▶ **Aim of the task**
Render every line of text in the data below as a numbered list, skipping blank lines and leaving the pictures out.

Segment Start: Records

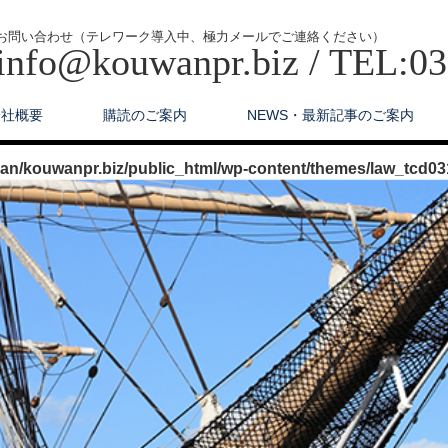
お問い合わせ（テレワーク導入中、極力メールでご連絡ください）
info@kouwanpr.biz / TEL:0
会社概要
購読のご案内
NEWS・最新記事のご案内
n/kouwanpr.biz/public_html/wp-content/themes/law_tcd03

Segment End: Records

▶ **Solution to this task**
1. お問い合わせ（テレワーク導入中、極力メールでご連絡ください）
2. info@kouwanpr.biz / TEL:0
3. 会社概要
4. 購読のご案内
5. NEWS・最新記事のご案内
6. n/kouwanpr.biz/public_html/wp-content/themes/law_tcd03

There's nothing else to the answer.